Amar D. Sarwal, vice president and chief legal strategist at the Association of Corporate Counsel. (Photo: Scott Dressel-Martin)
SAN FRANCISCO—Dozens of major law firms are lining up against their corporate clients in an awkward faceoff at the California Supreme Court that lays bare the increasing tension between companies’ expectations of loyalty and Big Law’s economic incentives to take on more and more business.
In papers filed last week, more than 50 law firms including Arnold & Porter, Latham & Watkins, Sidley Austin and Wilson Sonsini Goodrich & Rosati urged the state high court to adopt a ruling that would allow them to represent clients with opposing interests, though not in the same matter, through the use of broad conflict waivers—and ensure they still get paid.
That notion rankles in-house lawyers who say their interests are being stepped on to boost law firm profits. In briefs opposing the law firms, the Association of Corporate Counsel (ACC) and an unusual alliance of corporations including the paper giant Kimberly-Clark Corp. and networking hardware maker Netgear Inc. argue that conflicts must be disclosed and that companies must not be left to foot legal bills if the firms they hire are secretly playing dual roles.
“As law firms grow in size, there is undoubtedly pressure on their partners to bring in ever more clients and business. This provides incentive for the law firm to ignore conflicts,” the coalition of companies wrote in an amicus brief authored by Gordon Fauth, a solo practitioner in Alameda, Calif.
Such public discord between law firms and their clients is atypical, to say the least. While spats over legal fees erupt from time to time, rarely do law firms and corporations stake out opposing positions at a venue as significant as the California Supreme Court.
At the heart of the fight is a case pitting Sheppard, Mullin, Richter & Hampton against a former client, J-M Manufacturing Company Inc. The company, a PVC pipe manufacturer, refused to pay Sheppard Mullin over $1 million in legal fees in a whistleblower case after it came to light that the firm also represented a plaintiff in that action—albeit in unrelated employment matters—and the firm had failed to disclose it.
Sheppard Mullin sued in 2012 and routed the case to arbitration, where it was awarded its $1.3 million in outstanding fees. In January a Los Angeles appeals court turned the tables, finding that because of the undisclosed conflict, Sheppard Mullin had not only forfeited its claim to the unpaid fees but also must disgorge $2.7 million already received from J-M. The law firm successfully petitioned the state high court for review.
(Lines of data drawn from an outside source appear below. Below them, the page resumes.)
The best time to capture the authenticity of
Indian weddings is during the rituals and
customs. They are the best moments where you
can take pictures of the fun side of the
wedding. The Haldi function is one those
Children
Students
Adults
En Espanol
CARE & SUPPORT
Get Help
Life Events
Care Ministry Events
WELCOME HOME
Sheppard Mullin declined to comment through its lead attorney, Gibson, Dunn & Crutcher partner Kevin Rosen. In its opening brief to the high court, Sheppard Mullin said the decision delivered an unwarranted windfall to J-M “that fails to account for either J-M’s lack of injury or Sheppard Mullin’s good faith effort to comply with the rules.”
To law firms that do business in California, the appeals court’s decision is worrisome. No state court has imposed fee forfeiture, let alone full fee forfeiture, “without considering such factors as the presence or absence of lawyer good faith and client harm,” Holland & Knight partners Paul Workman and Peter Jarvis wrote in the law firms’ brief.
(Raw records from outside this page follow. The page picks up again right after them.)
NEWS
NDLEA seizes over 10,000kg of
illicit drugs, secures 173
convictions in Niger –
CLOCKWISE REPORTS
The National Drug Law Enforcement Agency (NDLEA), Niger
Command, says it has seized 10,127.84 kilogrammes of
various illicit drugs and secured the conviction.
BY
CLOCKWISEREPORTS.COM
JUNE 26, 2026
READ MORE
J-M had sophisticated in-house lawyers who knew what they were doing when they agreed to waive conflicts, they argue, and total fee forfeiture is too harsh a remedy.
Speaking Monday, Jarvis acknowledged that it is uncomfortable for law firms to so publicly oppose the companies that are typically their clients. But he said clients ultimately benefit from a system where they are free to hire the lawyers of their choice and set the terms of that relationship.
Amar Sarwal, chief legal strategist at the ACC, has a different view. He called the Sheppard Mullin case an “egregious” example of what has become a larger trend of law firms seeking to represent companies that are either adverse to each other in separate litigation or clear economic competitors. It’s a dynamic that companies have watched with a great deal of unease, Sarwal added.
“In-house counsel don’t want to see their lawyers on the other side of the ‘v.’ They just don’t,” he said in an interview Monday. “What the law firms are trying to do in this context is prevent their clients from even knowing that the law firm could be on the other side from them.”
Firms do so, he explained, with broad waivers in their client contracts that permit the firm to maintain current conflicts or even take on conflicting business in the future. Often firms do this at the behest of their insurers, in order to limit their liability, Sarwal said.
Attorneys acknowledged that waivers of current conflicts are commonplace, and that future conflict waivers are becoming more so.
The firms allied with Sheppard Mullin say that “sophisticated” consumers of legal services—major corporations with in-house lawyers, like J-M—can oppose those kinds of waivers if they wish. They also say that law firms shouldn’t carry the burden of cataloguing specifics about every potential conflict that they might have to a potential client.
Sarwal said that masks the real issue. “I think they well know the moment they provide notice, the client will say no,” he said.